GLR Parser - RopleyIT/GLRParser GitHub Wiki
The parser tables used by LR(1) and GLR parsers are the same, except for two small differences. First, when constructing a set of parser tables for an LR(1) parser, the parser generator tries to identify places where shift-reduce and reduce-reduce conflicts occur, and will fail to produce a set of parser tables (and hence a parser) if these conflicts are encountered. This is not the case when constructing a GLR parser, as the GLR parsing algorithm merely clones the parser stacks when a conflict is encountered.
Second, there is a property in the IParser
interface (implemented by both the
Parser
class and the GeneralisedParser
class) called
ParserType
. This readonly
string property is set to "LR1"
for a regular lookahead parser, and to
"GLR"
for
a generalised parser.
Using ParseLR to create source code for an offline GLR parser is virtually the same as
for an LR(1) parser, which is described elsewhere.
The primary difference is that the application-specific parser class should have GeneralisedParser
as
its base class rather than Parser
. Since these two base classes both implement the
IParser
interface, and the methods and properties of that interface are all you need to
use from your parser, there is very little you have to do when writing your parser class.
The only thing you will need to be aware of is that you may have to write merge action functions to resolve those places in the grammar where two separate valid parses merge on a reduction to the same non-terminal. You can find out how to write these merge functions here.
Writing inline GLR parsers similarly is very much like writing inline LR(1) parser classes.
The main difference is that you must derive your application-specific parser class from
the GeneralisedParser
base class rather than the Parser
base class. In addition, when you use the parser factory's ParserFactory<MyParser>.InitializeFromGrammar
method, you must make sure the generalisedParser
parameter is set to true
. This will automatically
ensure that the right kind of parser is created and used at runtime to handle the input token
or event streams, and will turn off shift-reduce and reduce-reduce conflict rejection
when building the parser tables. The ParserFactory<MyParser>.CreateInstance()
method is
then used to create each instance of a generalised parser.

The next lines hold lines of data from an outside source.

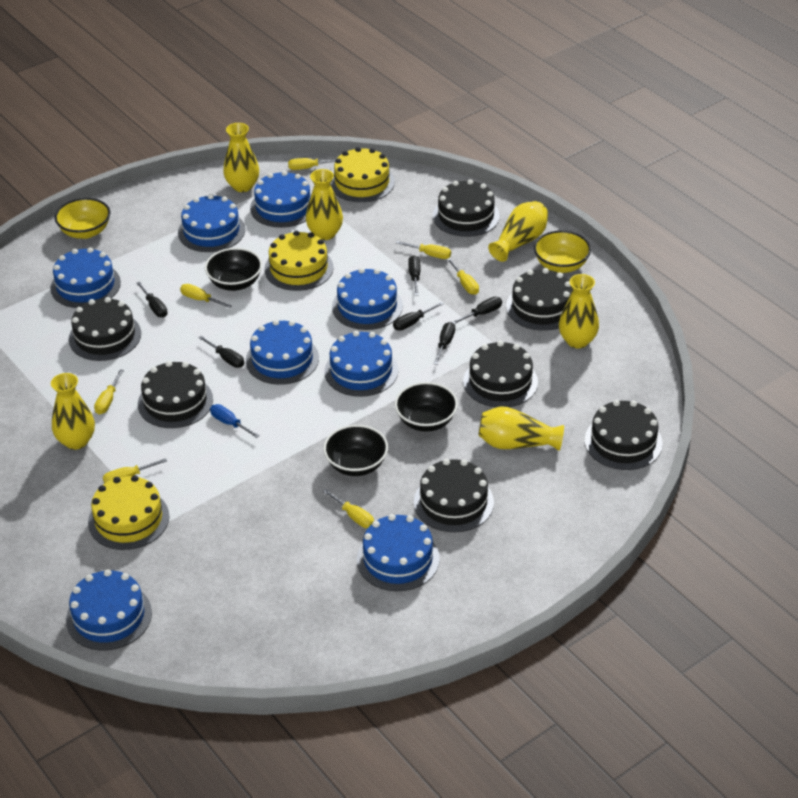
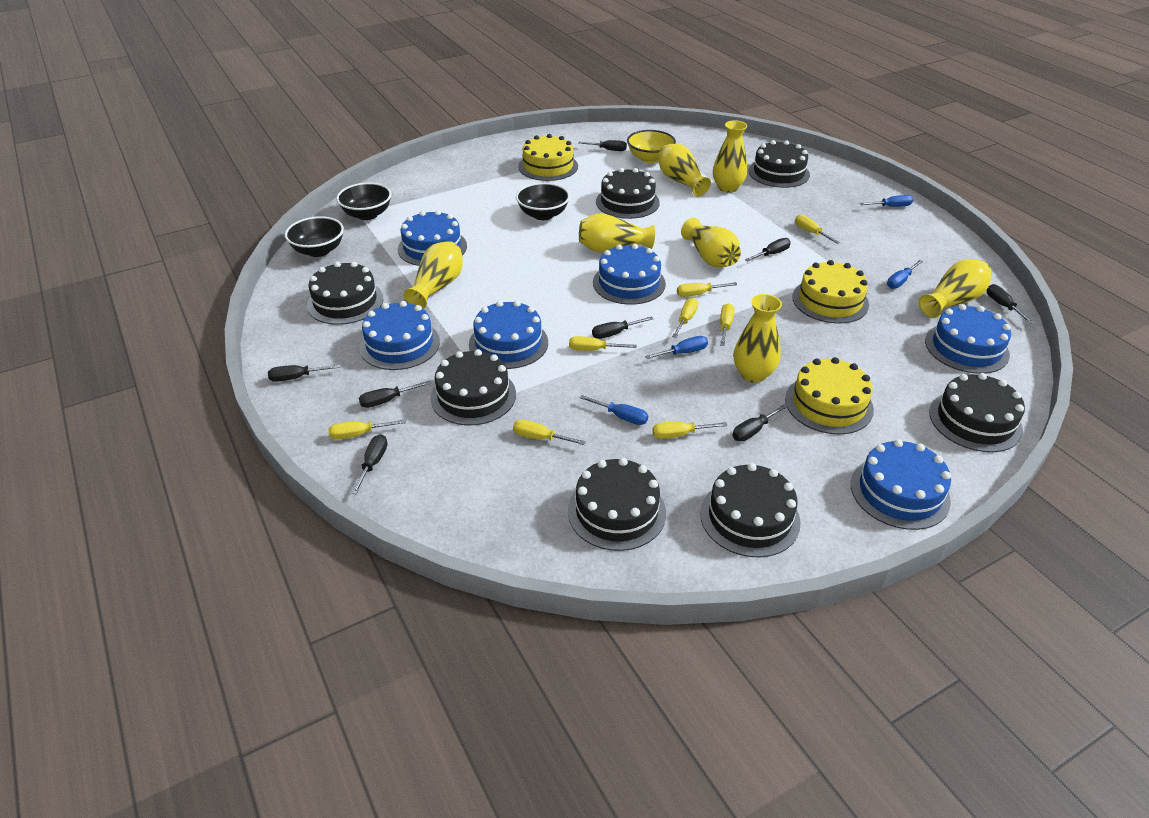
black screwdriver: 6 -> 8
blue cake: 8 -> 6
blue screwdriver: 1 -> 4
yellow bowl: 2 -> 1
yellow screwdriver: 7 -> 8
yellow vase: 6 -> 7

When a GLR parser is run on a sequence of input tokens or events, its behaviour is slightly different
to the behaviour of an LR(1) parser. As it is designed to capture every valid parse of an ambiguous grammar,
at the end of parsing you will be left with an array of parse trees, each element of which represents
a valid interpretation of the input token sequence. These parse trees are found in a property of the GeneralisedParser
class whose declaration looks like: IToken[] ParserResults;
where each IToken
is
actually an instance of the NonterminalToken
class, and is the root of a different valid parse tree.
To understand how this tree is constructed beneath a NonterminalToken
object, visit this page.
A second behavioural difference relates to the action code executed when each grammar rule is recognised
and reduced. Action code is no longer executed as soon as a rule is reduced, because there may be
other parse trees being composed at the same time, for which different rules might be recognised, and we don't yet know
which of these parses is the true one. Instead,
the blocks of action code are executed in exactly the same order as they would have been in an LR(1) parser, but
only when you retrieve the value of the ParserResults[N].Value
property after the parse
is over.
Lastly, note that a GLR parser is often used with merge action
functions to resolve those places in the grammar where two separate valid parses merge
on a reduction to the same non-terminal. The intention of these functions is to help the parser when there is
ambiguity in the input grammar, by telling the parser which of the two interpretations to drop and which to keep.
Hence, in many cases, the ParserResults
array property in the GLRParser
class
should end up with a length of one, and the only valid resulting parse tree should be the one in
ParserResults[0]
.